Automatic live subtitling system being trialed in academic conferences
An automatic subtitling system powered by the speech recognition technology which is under development at Kyoto University made its debut on 22 August at the inaugural meeting of the Assistive and Accessible Computing (AAC) Study Group of the Information Processing Society of Japan (IPSJ). The system is intended to help people with hearing difficulties and is scheduled to be trialed over an extended term in academic conferences.
Long-term trial use of a high-accuracy speech recognition system in academic conferences represents an unprecedented step which it is hoped will eventually lead to the establishment of a dramatically lower-cost alternative to the conventional method of providing subtitles for the deaf and hard-of-hearing (SDH), which involves two or more specially trained and experienced typists working together.
A new accessibility law scheduled to take effect in Japan next year mandates provision of "reasonable accommodation" to persons with disabilities. With the number of students with special needs rising steadily, universities and conference organizers are under increasing pressure to find ways to ensure accessibility of their lectures and presentations. In the context of assisting deaf and hard-of-hearing people, this usually means providing subtitles and text summaries. However, persons capable of summarizing highly technical information and typing it out in real time continue to be in limited supply, posing a serious human resources challenge for many universities and academic institutions.
Against this backdrop, two KU researchers working on natural speech recognition—Professor Tatsuya Kawahara of the Graduate School of Informatics and Dr Yuya Akita, a Lecturer at the Graduate School of Economics—have succeeded in developing a system that automatically generates subtitles for speeches and lectures as they are delivered.

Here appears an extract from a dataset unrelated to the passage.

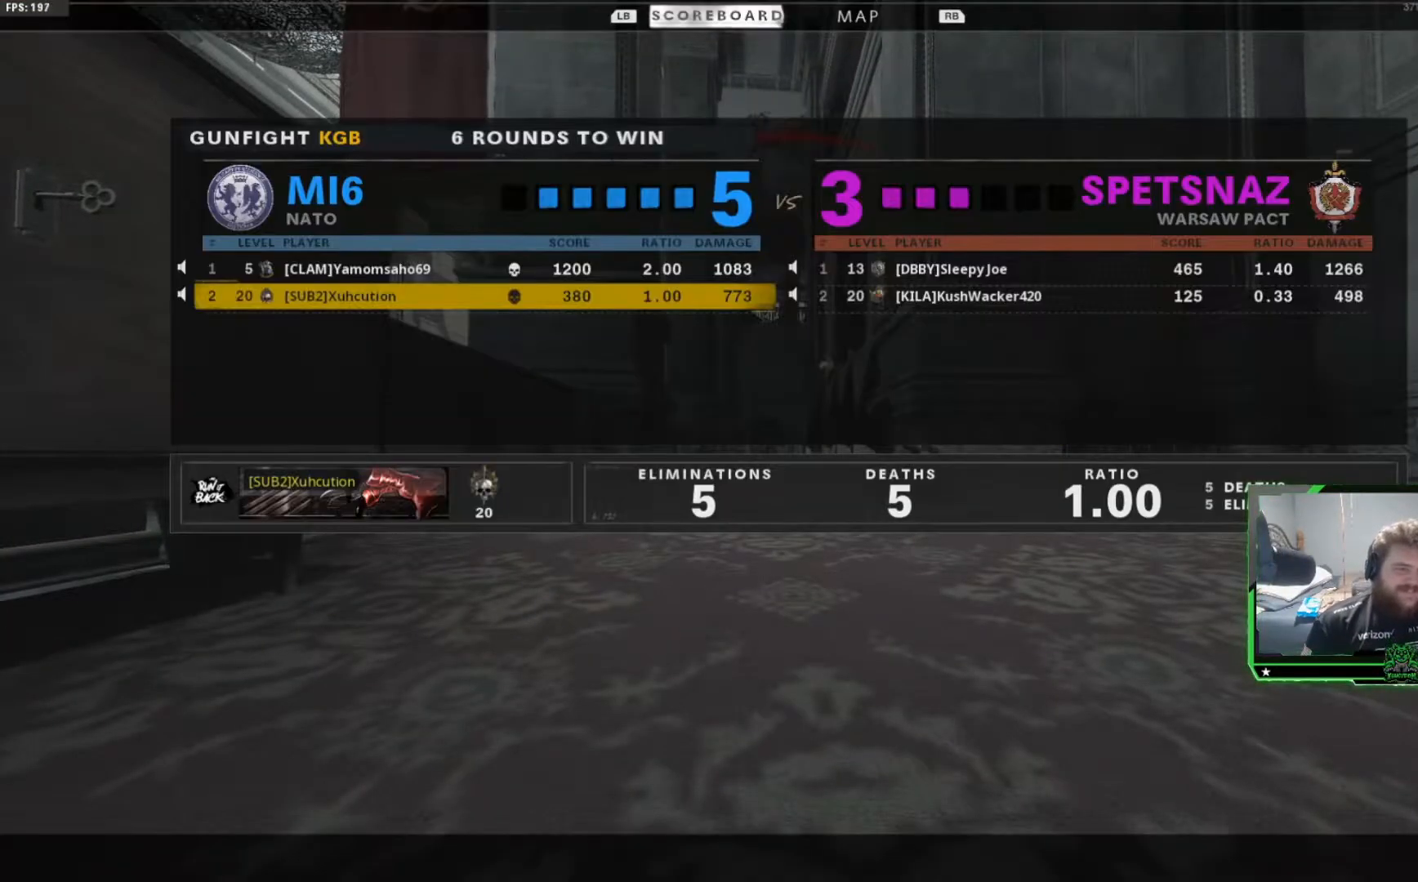
{"buttons": [], "left_stick": "center", "right_stick": "center", "events": [[117, "SELECT", "down"], [217, "SELECT", "up"], [300, "SELECT", "down"], [400, "SELECT", "up"]]}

In order to achieve the highest possible degree of accuracy, the speech recognition system needs to be customized in advance by familiarizing it with the vocabulary and topic of the talk in question, requiring the operator to obtain the proceedings paper beforehand. In addition, the output will inevitably contain some errors that need to be manually corrected.

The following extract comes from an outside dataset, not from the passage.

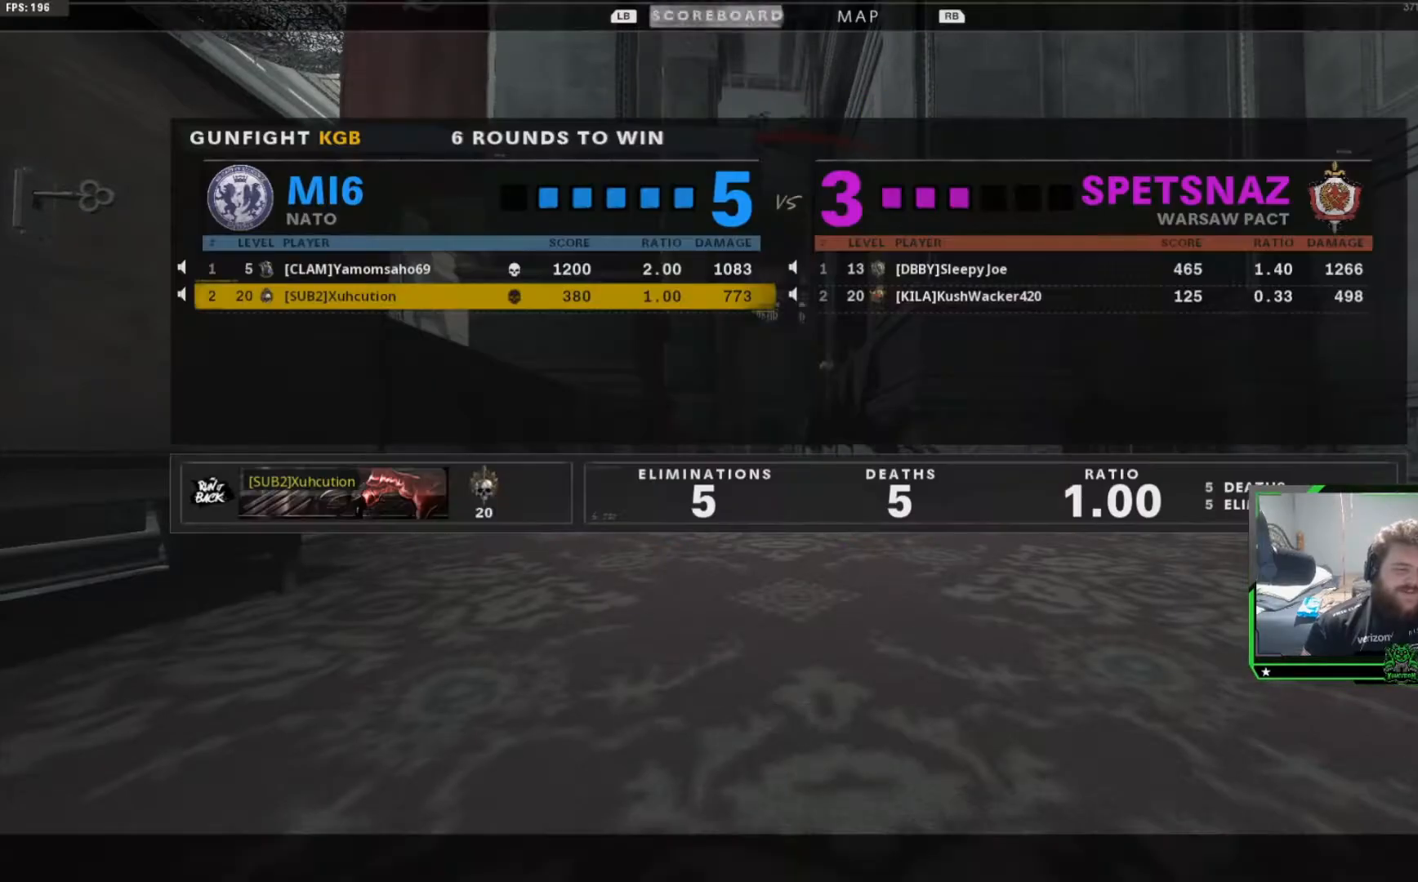
{"buttons": [], "left_stick": "center", "right_stick": "center", "events": [[34, "SELECT", "up"], [300, "DPAD_UP", "down"], [451, "DPAD_UP", "up"]]}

That said, for a reasonably successful session, the amount of correction required should be within the capacity of a single person, making the procedure much less expensive—less than one-tenth by some estimates—than manual subtitling.
Through trialing the system in academic conferences on a continuous basis with the cooperation of participating speakers—who will be asked to submit proceedings papers in advance, speak slowly and clearly, and repeat questions from the audience—the project team is hoping to keep improving the performance of the system and to continue accumulating operational know-how.